Ultimately, though, it’s the Roth’s literary output that I’m eager to see analyzed. I mean, his body of work inspires awe: American Pastoral, The Human Stain, The Plot Against America, The Ghost Writer, etc. To me, his not being chosen for a Noble Prize borders on criminality. So what if Roth was arrogant, self-obsessed, vengeful, it’s the work that matters. Look at Yeats, Eliot, Hemingway, Faulkner, Philip Larkin – they all possessed more than their share of human frailties. I’m only 100 pages in Bailey’s bio but haven’t seen much critical contemplation of Roth’s fiction. It reminds me of David Lipsky’s Although of Course You End Up Being Yourself, an assessment of David Foster Wallace that essentially ignores his work. What makes Roth and Wallace interesting is their art, not their foibles.
The bad news for Roth is that Blake Bailey’s own sexual misconduct may have tainted the biography, to have, in the words of Alexandra Alter and Jennifer Schuessler, “intensified a parallel conversation about Roth’s treatment of women, adding fuel to the questions of whether Bailey’s account of Roth’s sexual and romantic relationships was overly sympathetic and oversimplified” despite Roth’s attempt to, as one critic put it, through Bailey “ghost write his own biography.”

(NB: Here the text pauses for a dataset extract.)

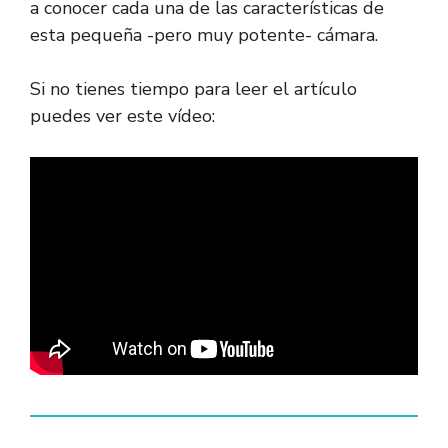
a conocer cada una de las características de
esta pequeña -pero muy potente- cámara.
Si no tienes tiempo para leer el artículo
puedes ver este vídeo:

The best laid schemes of mice and men.
[1] I actually possess the hardback edition, which I copped from independent bookseller Buxton Books right after Norton yanked it out of print. I’m hoping that one day it will be considered a rare first edition and I’ll be able to swap it for a bottle of Pappy Van Winkle. (BTW, I’m weary of Microsoft Word EB-White-ing out every goddamned adverb I carefully insert in my sonorous sentences). They want me to ax “actually” which I actually don’t want to do.
[2] “Synecdoche is a literary trope in which a part stands for the whole, as in “I should have been a pair of ragged claws/Scuttling across the floors of silent seas,” or more familiarly, “Donald Trump is an asshole.”
[3] The late James Hillman made a cogent observation about the ugliness and violence of English vernacular terms dealing with sex, e.g., “nailed her,” “fucked her eyes out,” “gash,” etc. as opposed to Hindi’s “jade stalk” for penis and “pearled temple” for vagina, suggesting, of course, very different attitudes toward sex, one diseased, the other reverential.
I haven’t read the biography and probably won’t. I’d rather spend the time re-reading some of Roth’s novels. But my husband wrestled with the biography and had the same problem with it that you did—it largely ignores Roth’s work.
Thanks. leemrob9, for reading and commenting. Since I composed the post, I’ve read a couple of reviews of the biography, both of which were negative. At 900-plus pages, it’d quite an investment of time. Cheers!